Pradhan Mantri Fasal Bima Yojana (PMFBY): The biggest of the three schemes, PMFBY was launched in 2016 by subsuming all other crop insurance products (except one) as an area-yield based scheme. Farmers are charged a uniform low premium rate of 2 per cent for Kharif crops, 1.5 per cent for Rabi crops and 5 per cent for commercial
and horticulture crops. The difference between the premium paid by the farmer and the actuarial fair premium is subsidised by the government (shared equally by the Centre and the state ).
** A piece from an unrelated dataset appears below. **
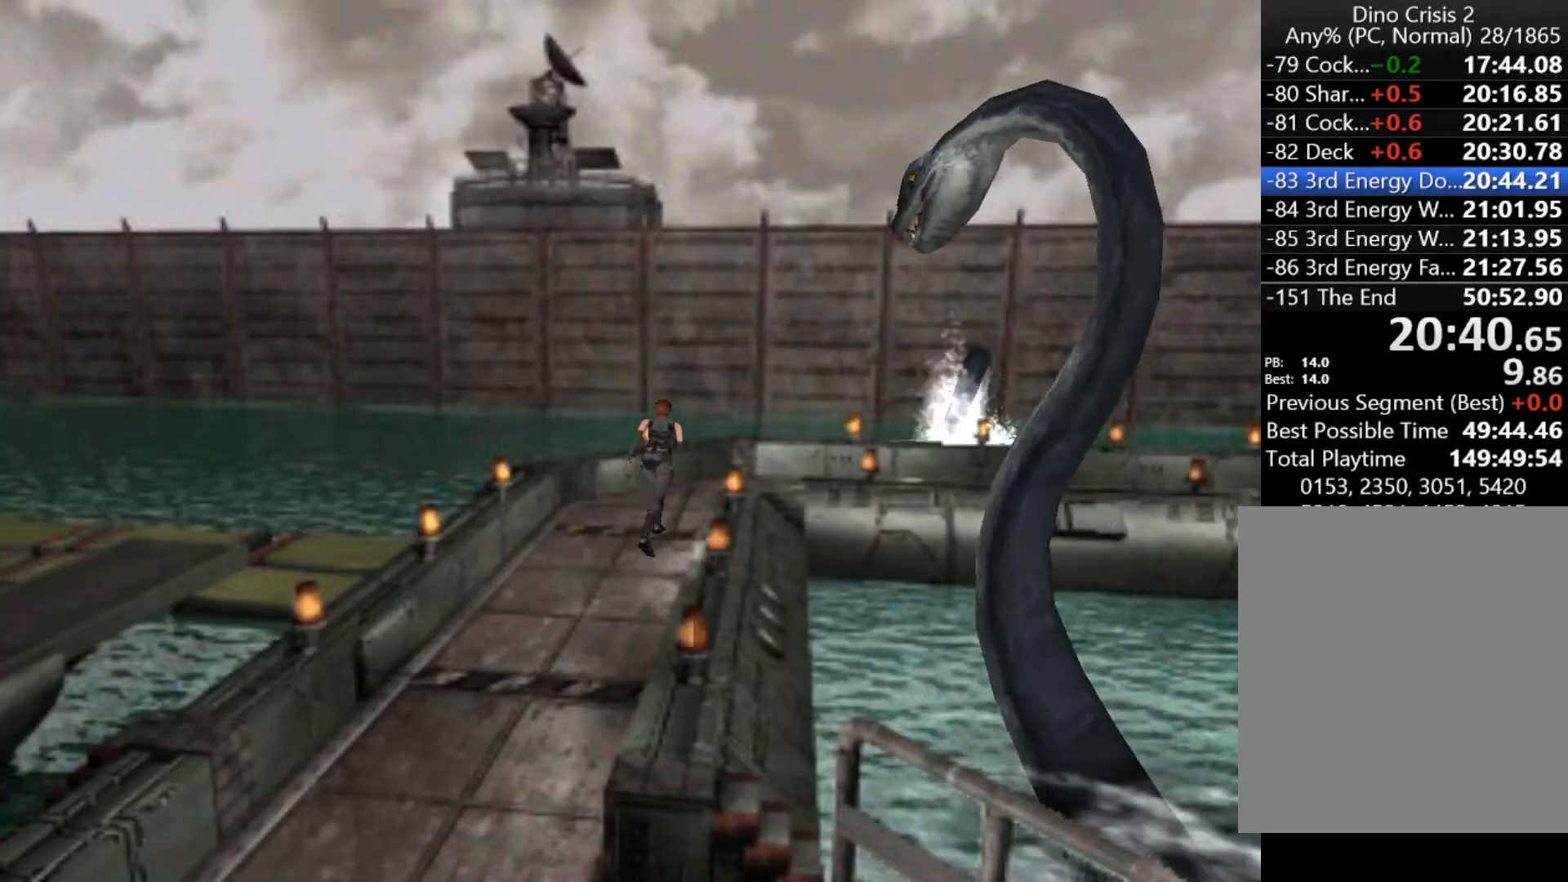
{"keys": ["action", "right", "up"], "events": [[167, "right", "down"]]}
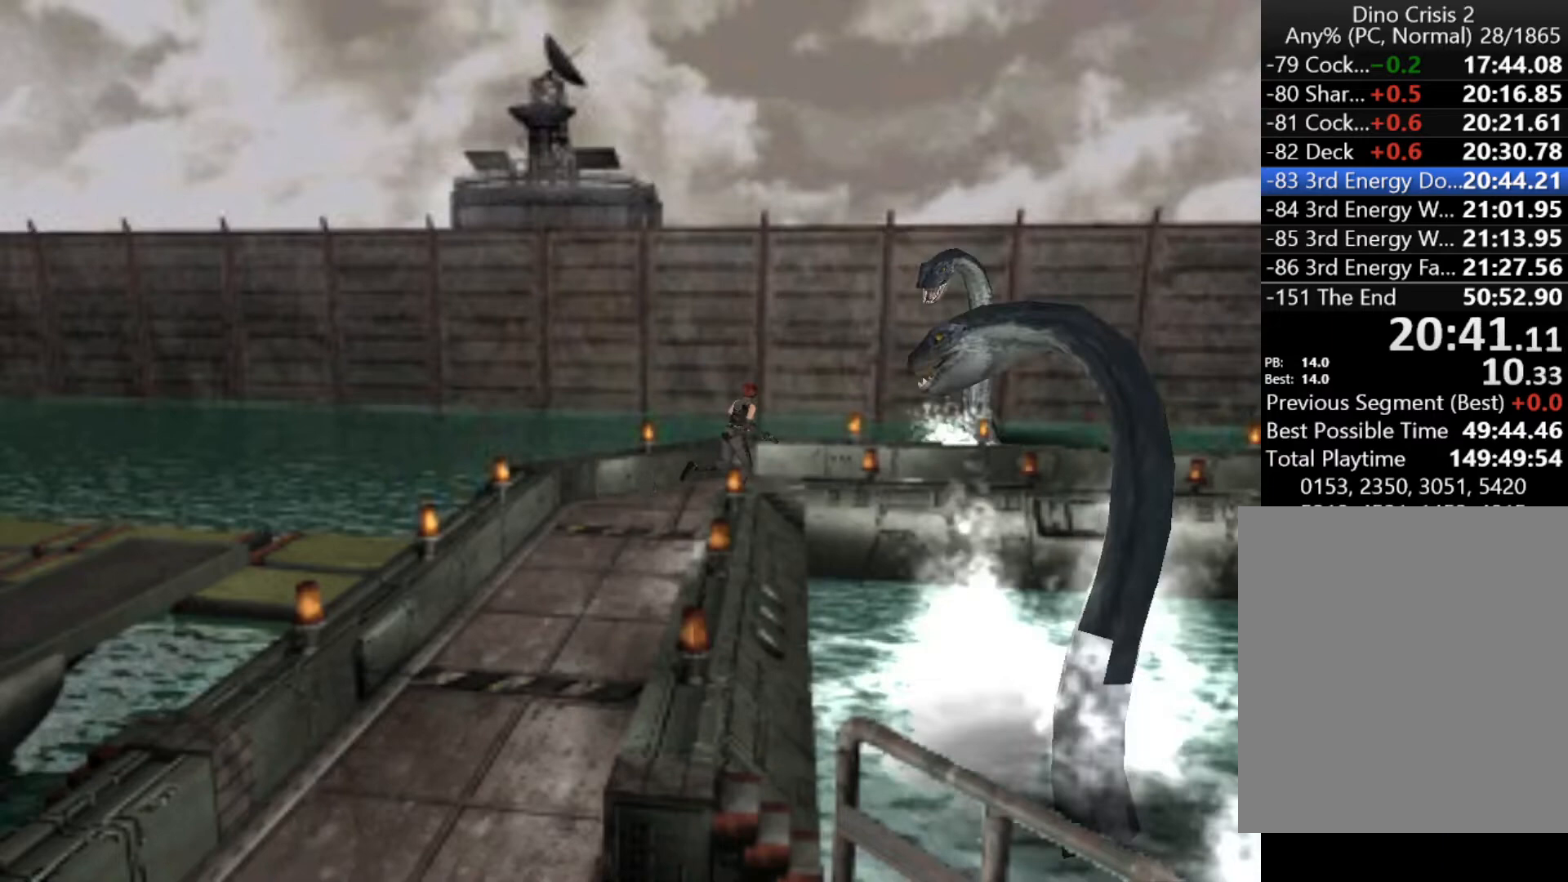
{"keys": ["action", "up"], "events": [[267, "right", "up"]]}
Late last month, the official panel on Doubling Farmers’ Income in one of its report on risk management in agriculture agreed with the criticism that the low coverage of non-loanee farmers and delayed or non-payment of claims have limited the impact of the scheme.
The panel also found that actuarial premiums in drought-prone and rain-fed areas were as high as 25 per cent owing to relatively few bidders— an ironic problem since these are areas where crop insurance is most needed. Unless these issues are addressed, the report said, the government would find it challenging to reach the official target of covering 50 per cent of the Gross Cropped Area (GCA) under insurance by 2019.
Under PMFBY, over 57 million hectares of GCA were covered during 2016-17 for an insured sum of ~2,050 billion. The area dropped to 47.52 million hectares in 2017-18 for an insured sum of ~1,916.34 billion.
Experts, however, say that it is too early to judge the efficacy of any of these initiatives. Both P K Joshi, South-Asia director of IFPRI and Siraj Hussain, a former agriculture secretary, ascribe the problems to patchy implementation by the states. This applies to states ruled by the Bharatiya Janata Party as well, Hussain adds, especially when it comes to the PMFBY. Without addressing these flaws, however, the ruling alliance will find it difficult to showcase these schemes come 2019.